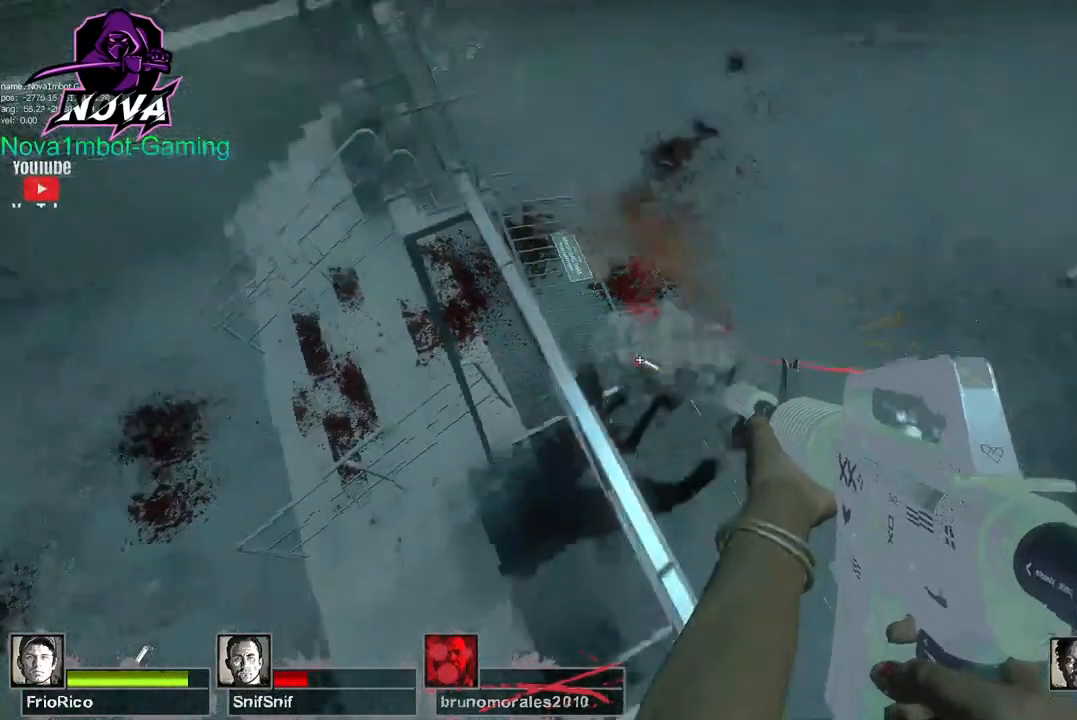
{"keys": ["shift"], "mouse": ["left"], "events": []}
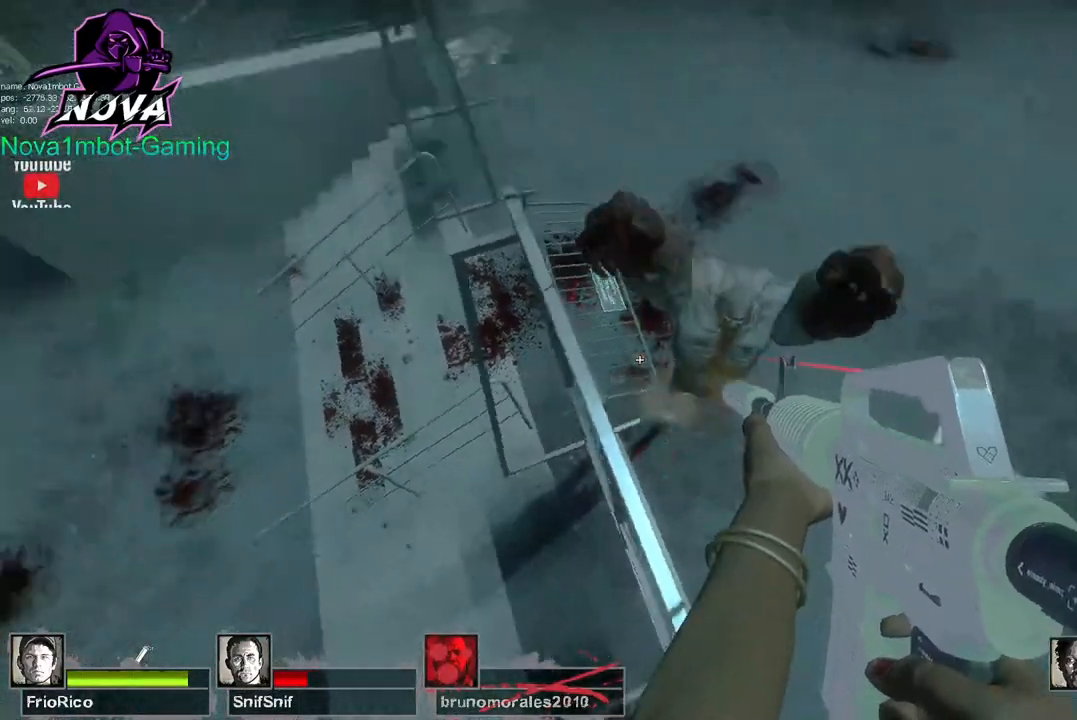
{"keys": ["w"], "mouse": [], "events": [[17, "mouse_left", "up"], [67, "shift", "up"], [400, "w", "down"]]}
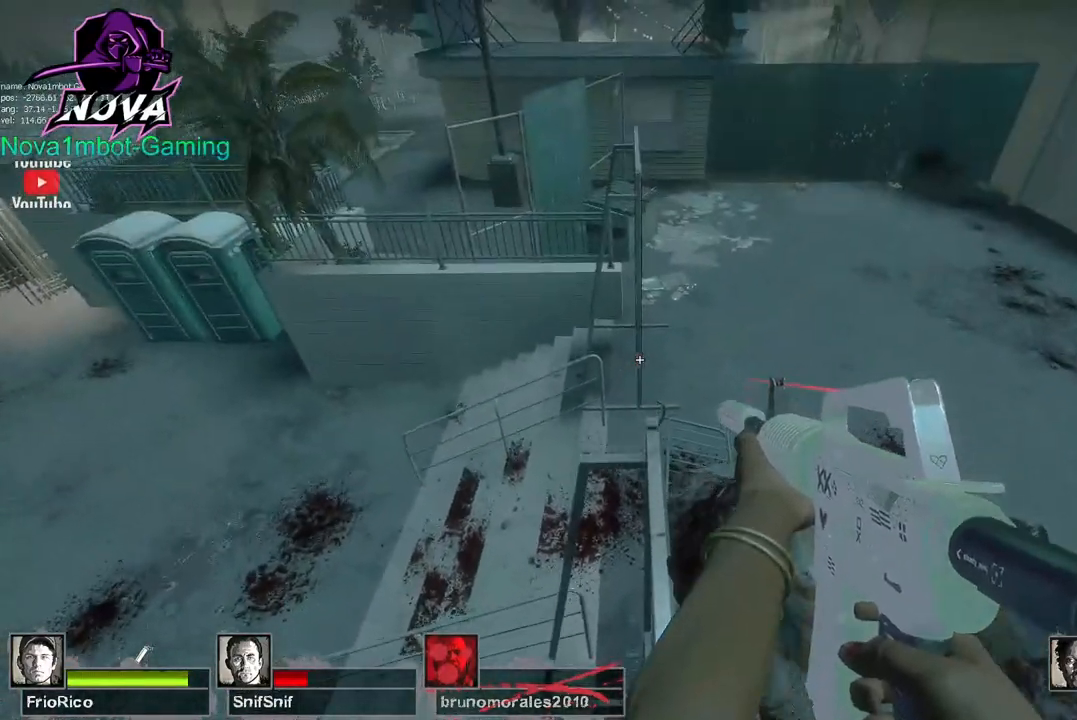
{"keys": ["a", "ctrl", "space", "w"], "mouse": [], "events": [[450, "a", "down"], [450, "ctrl", "down"], [450, "space", "down"]]}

::::::::

Look over the listing above and copy each line that contains "shift".

{"keys": ["shift"], "mouse": ["left"], "events": []}
{"keys": ["w"], "mouse": [], "events": [[17, "mouse_left", "up"], [67, "shift", "up"], [400, "w", "down"]]}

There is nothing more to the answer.